久しぶりすぎて、お茶しようという話になって。
ファストフード店に入って。
2人でストロベリーシェイクを注文した。
「3年ぶりだよね!? 小学校の卒業式以来?」
向かい合って座るユリナの表情は。
大人ぽさが現れ始めている。
ガヤガヤと騒がしい店内の半分は。
うちの学校の生徒で埋まっている。
「また、元のマンションに戻ってきたの?」
「うん、うちのお兄サンと戻ってきたよ」
「おぉ! イケメンのお兄様だよね!!!」
ユリナが悲鳴交じりに、ホタルのことを褒め始めたので。
ヒナは力なくハハハと笑った。

「ところで、私にお願い事とは?」
ちゅぅ。
シェイクはまだ、ほどよく溶けていないせいか。
力を込めて吸わないと飲み込めない。
「あ、忘れてた! これ頼みにきたのに、てっきり忘れてたよ」
ユリナはカバンから何枚かのプリントを出してヒナに渡した。
「今日、エマ休みでしょ? だから、エマに渡してほしくて」
「ああ、了解!」
ヒナはプリントを確認してカバンにしまう。
ユリナは、シェイクを持って。
ちゅぅ…と音をたててシェイクを飲む。
ヒナは、じっとユリナを見ていたが。訊いておこうと思った。
「あのさ…、エマってクラスではどんな感じ?」
「ん? 何で?」
「いやぁ~、あんまりエマってクラスのこと話さないからさっ。メンバーって小学校から変わってないの?」
ユリナはシェイクを置く。
「んー。メンバーはね。2/3は小学校からのメンバーかな。あとは中学校から新しく入ってきた人もいて…えと、なんだっけ? あ、エマね。エマは相変わらずだよ」
「うん。
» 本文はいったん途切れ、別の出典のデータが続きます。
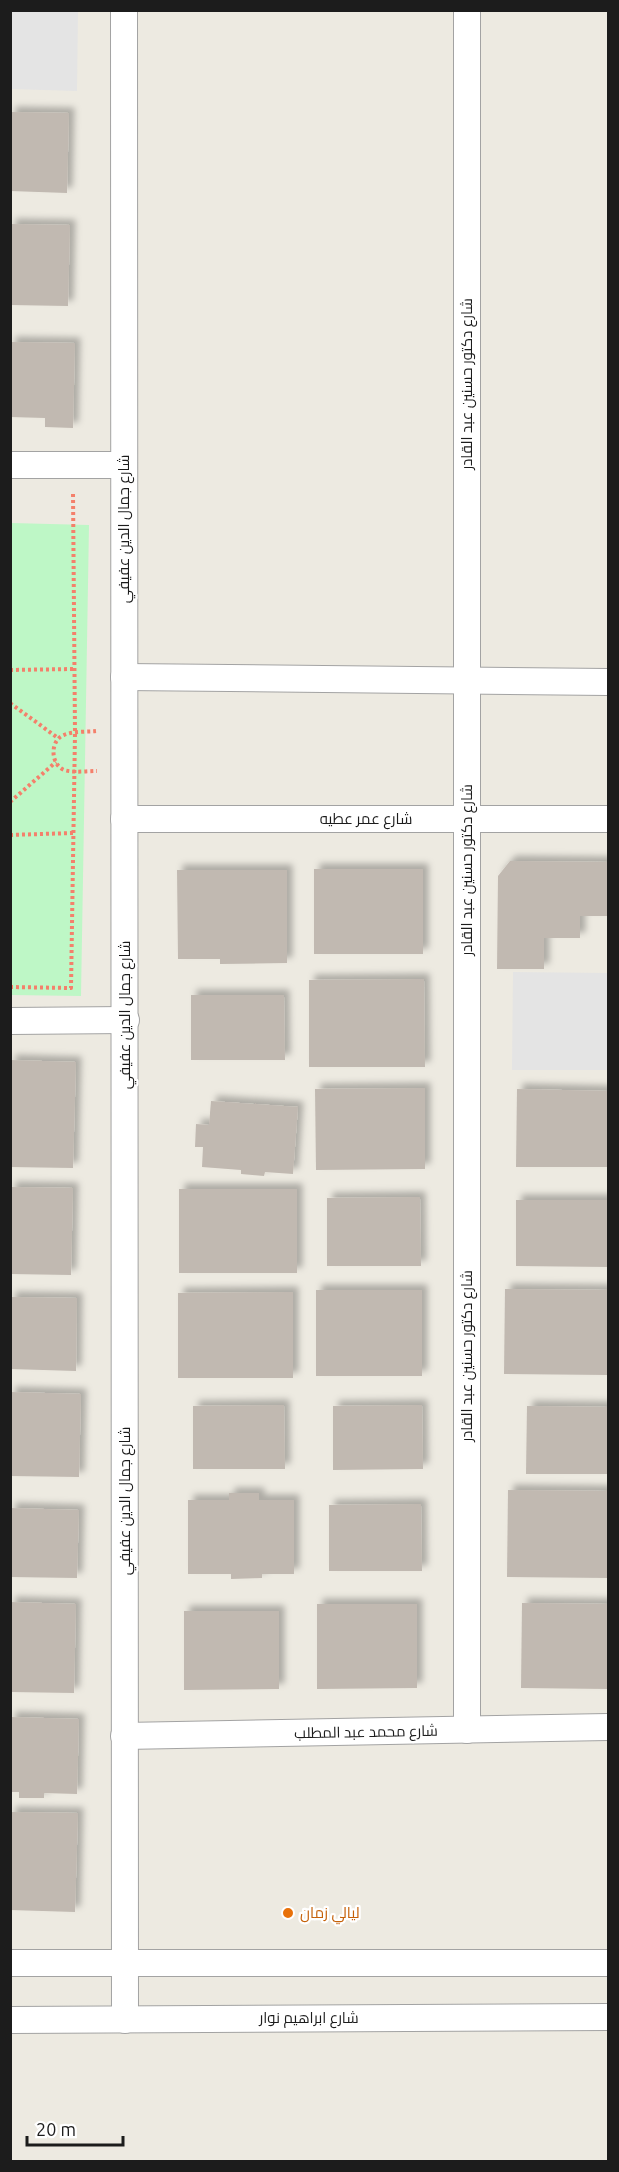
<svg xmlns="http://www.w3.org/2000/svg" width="619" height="2172" font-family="Ubuntu,Cairo,sans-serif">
<defs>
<filter id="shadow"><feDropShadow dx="5.5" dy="-5.5" stdDeviation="3" flood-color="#0004"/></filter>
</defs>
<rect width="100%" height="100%" fill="#edeae1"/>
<path fill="#bef7c6" d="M 11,523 L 89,525 L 81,996 L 11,995 Z"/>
<g fill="#e4e4e4">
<path d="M 11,10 L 78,11 L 77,91 L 11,89 Z"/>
<path d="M 513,972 L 608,973 L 608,1070 L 512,1070 Z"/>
</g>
<g fill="#c1b9b1" filter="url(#shadow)">
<path d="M 10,112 L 69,113 L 67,193 L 10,191 Z"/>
<path d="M 10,224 L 70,225 L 68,306 L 10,305 Z"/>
<path d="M 10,342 L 75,343 L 73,428 L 45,427 L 45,418 L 10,417 Z"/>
<path d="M 510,861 L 608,862 L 608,916 L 580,916 L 580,938 L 544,938 L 544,969 L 497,969 L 498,876 Z"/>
<rect x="314" y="869" width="109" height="85"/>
<path d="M 177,870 L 287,870 L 287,963 L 220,964 L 220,959 L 178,959 Z"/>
<path d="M 424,979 L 425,1067 L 309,1067 L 309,980 Z"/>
<path d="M 191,995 L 284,995 L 285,1060 L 191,1060 Z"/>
<path d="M 10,1060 L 76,1062 L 73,1168 L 10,1167 Z"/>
<path d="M 425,1088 L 425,1169 L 316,1170 L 315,1089 Z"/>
<path d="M 517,1089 L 608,1091 L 608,1167 L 516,1167 Z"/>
<path d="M 211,1101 L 298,1107 L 293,1174 L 265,1172 L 264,1176 L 241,1174 L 241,1170 L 202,1167 L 203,1147 L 195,1147 L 196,1124 L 209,1125 Z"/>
<path d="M 10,1187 L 73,1188 L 71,1275 L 10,1274 Z"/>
<rect x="179" y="1189" width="118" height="84"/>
<path d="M 420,1197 L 421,1266 L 327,1266 L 327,1198 Z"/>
<path d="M 516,1200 L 608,1200 L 608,1267 L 516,1266 Z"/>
<path d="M 505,1289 L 608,1290 L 608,1375 L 504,1374 Z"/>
<rect x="316" y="1290" width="106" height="86"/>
<path d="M 293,1292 L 293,1378 L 178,1378 L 178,1293 Z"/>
<path d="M 10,1297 L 77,1298 L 76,1371 L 10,1369 Z"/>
<path d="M 10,1392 L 81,1394 L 79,1477 L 10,1476 Z"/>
<path d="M 284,1405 L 285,1469 L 193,1469 L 193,1406 Z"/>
<path d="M 422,1405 L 423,1469 L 333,1470 L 333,1406 Z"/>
<path d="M 527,1406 L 608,1407 L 608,1474 L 526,1474 Z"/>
<path d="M 508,1490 L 608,1491 L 608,1578 L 507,1577 Z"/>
<path d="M 229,1493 L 259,1493 L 259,1500 L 294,1500 L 294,1574 L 262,1574 L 262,1578 L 231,1579 L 231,1574 L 188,1574 L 188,1500 L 229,1500 Z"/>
<path d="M 421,1504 L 422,1571 L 329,1571 L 329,1505 Z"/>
<path d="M 10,1508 L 79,1510 L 77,1578 L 10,1577 Z"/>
<path d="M 10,1602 L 76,1604 L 74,1693 L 10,1692 Z"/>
<path d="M 522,1603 L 608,1604 L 608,1689 L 521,1688 Z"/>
<path d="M 317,1604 L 417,1604 L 417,1688 L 317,1689 Z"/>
<path d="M 184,1611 L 279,1611 L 279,1689 L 184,1690 Z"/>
<path d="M 10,1717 L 79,1719 L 77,1794 L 44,1793 L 44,1798 L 19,1798 L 19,1792 L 10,1792 Z"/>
<path d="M 10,1812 L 78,1813 L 75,1912 L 10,1910 Z"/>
</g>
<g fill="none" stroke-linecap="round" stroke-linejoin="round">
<g stroke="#a3a3a3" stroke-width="28">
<g id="minor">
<path d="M 124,10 L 125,2020"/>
<path d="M 467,10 L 467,1730"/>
<path d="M 10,465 L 124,465"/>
<path d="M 124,677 L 608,682"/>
<path d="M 124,819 L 608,819"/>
<path d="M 10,1021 L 126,1020"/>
<path d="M 124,1736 L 608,1727"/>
<path d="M 10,1963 L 608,1963"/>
<path d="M 10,2020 L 608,2017"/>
</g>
</g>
<g stroke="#f4806b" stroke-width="4" stroke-dasharray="3 3" stroke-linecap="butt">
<path d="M 10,670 L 73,669"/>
<path d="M 10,703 L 58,738"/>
<path d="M 96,731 C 86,732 73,731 64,735 C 50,740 50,764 64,770 C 74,773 86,771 97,771"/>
<path d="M 10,802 L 56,762"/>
<path d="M 10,835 L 73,833"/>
<path d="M 10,987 L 71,988 L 75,733 L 73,492"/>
</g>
<use href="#minor" stroke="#fff" stroke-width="26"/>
</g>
<circle fill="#e8710a" stroke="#fff" stroke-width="2" cx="288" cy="1913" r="6"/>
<g text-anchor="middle" stroke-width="4.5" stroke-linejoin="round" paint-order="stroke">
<g font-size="15" fill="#1c1c1c" stroke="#fff">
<text transform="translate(467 384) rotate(-90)" y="5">شارع دكتور حسنين عبد القادر</text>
<text transform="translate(124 529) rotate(-90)" y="5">شارع جمال الدين عفيفي</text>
<text x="366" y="824">شارع عمر عطيه</text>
<text transform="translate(467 870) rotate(-90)" y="5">شارع دكتور حسنين عبد القادر</text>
<text transform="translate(125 1015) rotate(-90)" y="5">شارع جمال الدين عفيفي</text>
<text transform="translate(467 1356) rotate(-90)" y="5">شارع دكتور حسنين عبد القادر</text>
<text transform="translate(125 1501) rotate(-90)" y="5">شارع جمال الدين عفيفي</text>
<text transform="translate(366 1732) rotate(-1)" y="5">شارع محمد عبد المطلب</text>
<text x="309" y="2023">شارع ابراهيم نوار</text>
</g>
<g font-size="15" fill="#c56008" stroke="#fff" text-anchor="start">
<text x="300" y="1918">ليالي زمان</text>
</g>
</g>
<rect width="619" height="2172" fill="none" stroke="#1c1c1c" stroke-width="24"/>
<path d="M27 2136v9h96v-9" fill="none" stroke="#1c1c1c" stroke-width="3"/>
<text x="36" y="2136" font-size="18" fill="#1c1c1c" stroke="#ffffff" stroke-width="4.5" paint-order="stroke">20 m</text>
</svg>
ユリナはエマと仲良くしているの?」
質問していて。
まるで、自分はエマの保護者になったみたいだなということに気づく。
どっちかといえば、ユリナと仲良しだったのはヒナだ。
エマとユリナは昔から、ゆるーい距離感を持って仲良くしていた。
近づかず、離れすぎず。
どちらから「遊ぼう」と誘うこともなく。
公園でばったり会えば「じゃあ、一緒に遊ぼう」
と言った感じだった。

「私? うーん…。私より、アユやオハルのほうが仲良いんじゃないのかな?」
アユとオハル。
懐かしい名前だ。
2人とも幼稚園から一緒だった。
「そうなんだ。良かったー。今さ。エマと一緒にお昼食べてるんだけど、てっきり一緒に食べる人いないのかなって」
エマがいないことをいいことに。
どこか毒を含んだ言葉を口にしてしまうヒナ。

ユリナは瞬きを2回ほどすると。
「まぁ、エマって昔からアレじゃん?」
ユリナはシェイクを一口飲んだ。